Yes, the Integrated Reasoning (IR) section is a part of the GMAT exam and contributes to your overall GMAT score. While it is separate from the Quantitative and Verbal sections, it is an important component and is designed to assess your ability to analyze and synthesize information from multiple sources, which is valuable in a business or management context.

The GMAT exam takes approximately 3 hours and 7 minutes to complete, including the optional breaks. The test is divided into four sections: Analytical Writing Assessment (AWA), Integrated Reasoning (IR), Quantitative, and Verbal. The exact timing for each section can vary, but gmat timing is typically structured as follows:

  • AWA: 30 minutes
  • IR: 30 minutes
  • Quantitative: 62 minutes
  • Verbal: 65 minutes

The recommended preparation time for the GMAT can vary widely depending on your individual circumstances, including your current skill level and the score you want to achieve. On average, most test-takers spend 2 to 3 months preparing for the GMAT. Some may need more or less time.
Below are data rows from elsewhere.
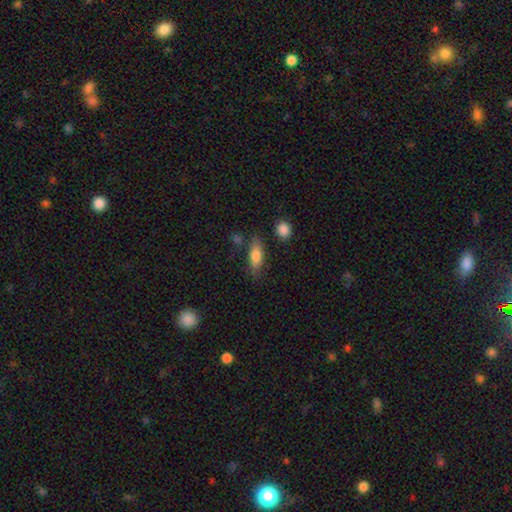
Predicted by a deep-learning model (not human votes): Smooth or featured? Predicted: smooth (p=0.77). How rounded? Predicted: in between (p=0.71). Merging? Predicted: none (p=0.72).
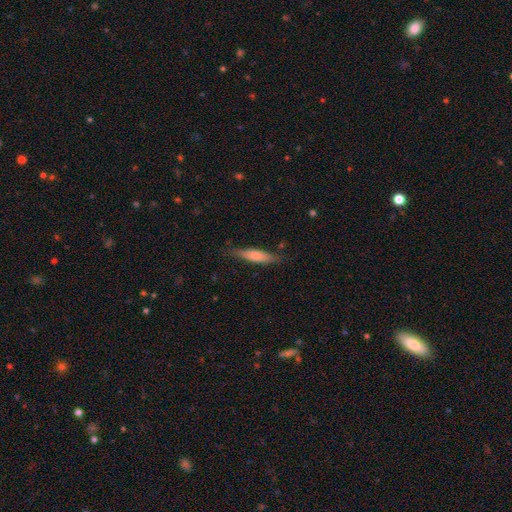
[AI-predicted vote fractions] Smooth or featured? smooth (69%)
How rounded? cigar-shaped (75%)
Merging? none (78%)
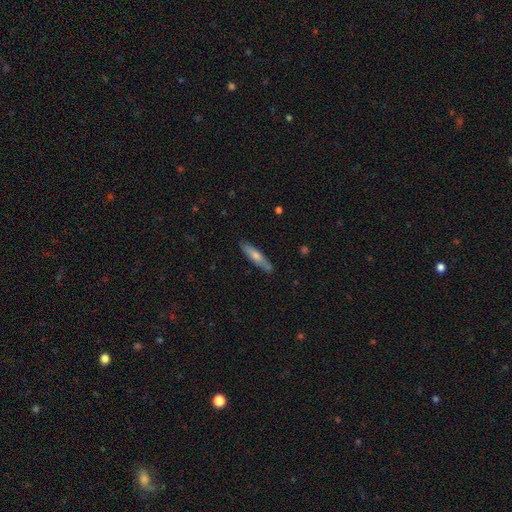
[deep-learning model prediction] A smooth galaxy with no disk features (66%) that is cigar-shaped (81%).

Vote fractions:
- Smooth or featured? smooth: 66% / featured or disk: 29% / star or artifact: 5%
- How rounded? cigar-shaped: 81% / in between: 18% / round: 2%
- Merging? none: 86% / minor disturbance: 11% / major disturbance: 2% / merger: 1%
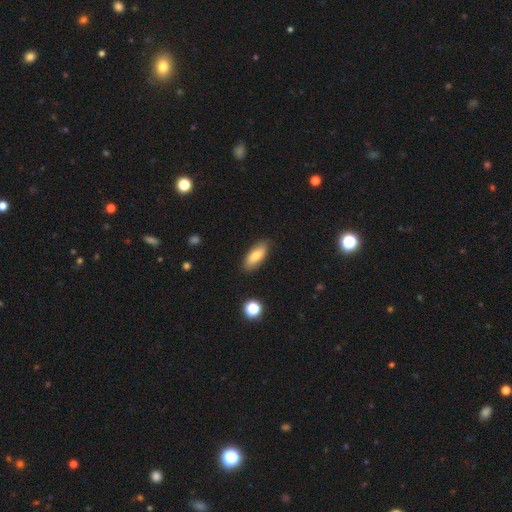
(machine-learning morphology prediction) smooth-or-featured: smooth: 76% | featured or disk: 17% | star or artifact: 7%
  how-rounded: in between: 77% | cigar-shaped: 21% | round: 3%
  merging: none: 86% | minor disturbance: 11% | major disturbance: 2% | merger: 2%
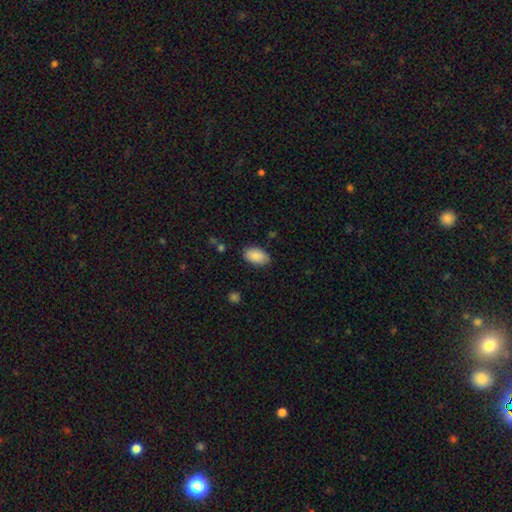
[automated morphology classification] Smooth or featured? smooth (89%)
How rounded? in between (93%)
Merging? none (85%)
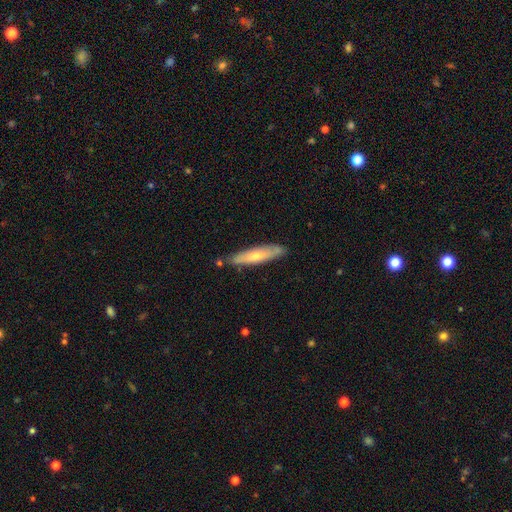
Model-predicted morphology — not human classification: Smooth or featured? smooth (55%)
How rounded? cigar-shaped (84%)
Merging? none (79%)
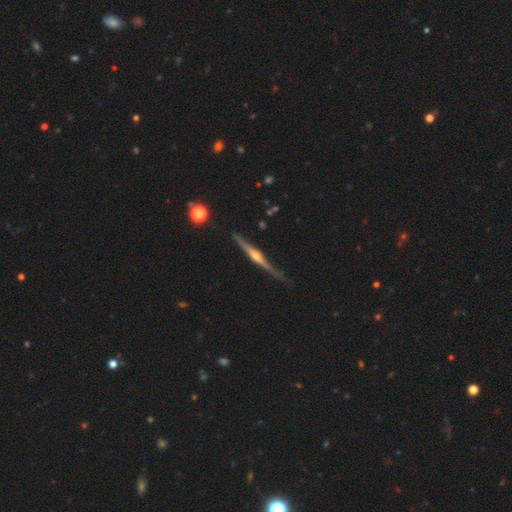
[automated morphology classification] smooth_or_featured: featured or disk (p=0.82) [alt: smooth p=0.12]
disk_edge_on: yes (p=0.98) [alt: no p=0.02]
edge_on_bulge: rounded (p=0.88) [alt: boxy p=0.06]
merging: none (p=0.80) [alt: minor disturbance p=0.15]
It's crucial to create a study plan that suits your needs and allows you to cover all the necessary material.

The GMAT math section (Quantitative) tests your proficiency in basic math concepts, including arithmetic, algebra, and geometry. It doesn't require advanced math knowledge but does focus on problem-solving skills and data interpretation.

When taking the GMAT, you should bring a valid, government-issued photo ID (such as a passport), your GMAT appointment confirmation, and any other required identification or documentation provided by the test center. You should also be aware of the GMAT test center rules and regulations, including what items you can and cannot bring into the testing room.

Harvard Business School is highly competitive, and the GMAT score requirement may vary from year to year. As of my last knowledge update in January 2022, the average GMAT score for admitted students at Harvard Business School was around 730. However, it's important to note that other factors, such as your academic and professional background, also play a significant role in the admission process. It's advisable to check the latest admission requirements and averages on Harvard's official website or contact their admissions office for the most up-to-date information.